One for dough and dough for all

A good crust recipe provides the foundation for countless experiments in the kitchen, from double-crust pies to latticed fruit tarts, puffy quiches to savory appetizer bites. Once you become comfortable rolling out dough, the world of baked goodness is your oyster, since coming up with fillings is the easiest – and most creatively fulfilling – part of all.

For anyone in the Seattle area, I recommend taking the PCC Cooks class “Easy as Pie” for a great hands-on lesson in making crust. The recipe from the class, which I’m sharing below, is now my go-to guide for pies. It’s based around a food processor, so it’s quick and easy to clean up. And it’s easily adaptable; when making a savory dish, I just eliminate the sugar.


This recipe makes enough for a double-crust pie (or a latticed pie, with extra crust for a little mini pie). You’ll need:

2 1/2 cups all-purpose flour
2 sticks of butter (1/2 lb), cut up in small cubes – Since using cold ingredients is very important in achieving a flaky crust, put the cubes of butter in the fridge until you need them.
1 teaspon salt
1 teaspoon sugar
About 6 tablespoons of cold water – Again, temperature is key. I usually fill a small bowl with water and ice cubes as I get my ingredients together, and stick it in the fridge, measuring out the amount I need just before using.

Combine the flour, sugar, and salt together in your food processor. Add the butter cubes and pulse several times, taking care not to over-mix. You’ll know when to stop when the butter cubes turn into pea-sized clumps:


Next, add the water as you pulse the mixture. Since there are many variables that affect the dough coming together (like humidity, freshness of the flour), don’t assume you’ll need to use all of the water. I recommend pouring in about 3/4 of the estimated amount in a slow, steady stream, then assessing the consistency of the dough before adding any of the rest. It should be starting to clump together, but shouldn’t be a solid mass. If it sticks together when you press it between your fingers, you’re set:


Dump the mixture onto a piece of plastic wrap and mold it into a ball, bringing the four corners of the sheet of plastic together at the top. It’s important to do this quickly – the warmth of your hands will start to break down the butter, diminishing the flakiness of your crust. Cut in half and wrap each piece in plastic, flattening it into a disc, before placing in the fridge to chill for at least 30 minutes.

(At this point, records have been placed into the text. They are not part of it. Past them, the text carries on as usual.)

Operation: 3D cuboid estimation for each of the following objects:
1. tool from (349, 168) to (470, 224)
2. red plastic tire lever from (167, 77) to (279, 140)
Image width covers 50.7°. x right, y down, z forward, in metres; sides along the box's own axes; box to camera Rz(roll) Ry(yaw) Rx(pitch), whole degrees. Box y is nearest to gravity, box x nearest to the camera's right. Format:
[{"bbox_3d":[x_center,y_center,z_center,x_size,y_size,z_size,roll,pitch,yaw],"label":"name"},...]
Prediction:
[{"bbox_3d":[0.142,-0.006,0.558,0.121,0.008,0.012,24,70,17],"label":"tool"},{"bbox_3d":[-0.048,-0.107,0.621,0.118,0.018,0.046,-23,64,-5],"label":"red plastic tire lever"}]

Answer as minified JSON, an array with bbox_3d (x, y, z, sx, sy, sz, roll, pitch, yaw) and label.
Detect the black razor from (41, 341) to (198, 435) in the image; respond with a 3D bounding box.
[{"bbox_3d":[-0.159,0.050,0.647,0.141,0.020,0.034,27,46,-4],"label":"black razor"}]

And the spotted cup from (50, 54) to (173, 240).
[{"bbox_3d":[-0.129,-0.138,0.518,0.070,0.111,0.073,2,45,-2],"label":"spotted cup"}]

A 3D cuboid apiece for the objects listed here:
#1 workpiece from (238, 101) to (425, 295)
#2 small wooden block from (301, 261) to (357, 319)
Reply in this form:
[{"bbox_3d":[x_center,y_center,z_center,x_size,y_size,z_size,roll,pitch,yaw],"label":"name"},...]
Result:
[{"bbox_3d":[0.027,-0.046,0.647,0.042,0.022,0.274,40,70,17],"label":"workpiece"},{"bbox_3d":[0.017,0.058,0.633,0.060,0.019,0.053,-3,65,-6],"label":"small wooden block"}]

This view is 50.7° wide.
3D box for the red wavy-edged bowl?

While the dough is in the fridge, you can come up with a filling. I’m still on a Washington State apple kick, so I thought I’d stick to good old fashioned apple pie here. For an apple pie filling you’ll need:

A large bowl of sliced tart apples (about 8 apples) – It’s up to you whether you want to peel them or not.
3/4 cup sugar
1 lemon (zest & juice)
1 1/2 teaspoons cinnamon
1 teaspoon nutmeg
1/4 teaspoon cloves
1/4 teaspoon ginger
1 tablespoon cornstarch


Combine all the ingredients together in a bowl (if you like the apples in pie to be soft and mushy, you can also put the mixture on the stove for 5-10 minutes). Roll out your first disc of pie dough and gently transfer it to a pie pan. Pour the apple mixture into the pan, making a slight mound towards the center. Dot with a few pieces of butter.

Roll out the second disc of dough and place on top of the apples. Cut off any overhanging dough, and crimp the crust using the index finger of one hand while pinching the dough with the thumb and index finger of your other hand. Cut a few decorative slits in the crust to allow steam to escape during cooking. Lastly, beat an egg and brush over the exposed dough to ensure a beautifully golden crust.

Bake for about an hour in a 375° oven, covering with aluminum foil halfway to prevent the crust from burning. Let cool for a few hours, even overnight.


And there you have it – domestic bliss!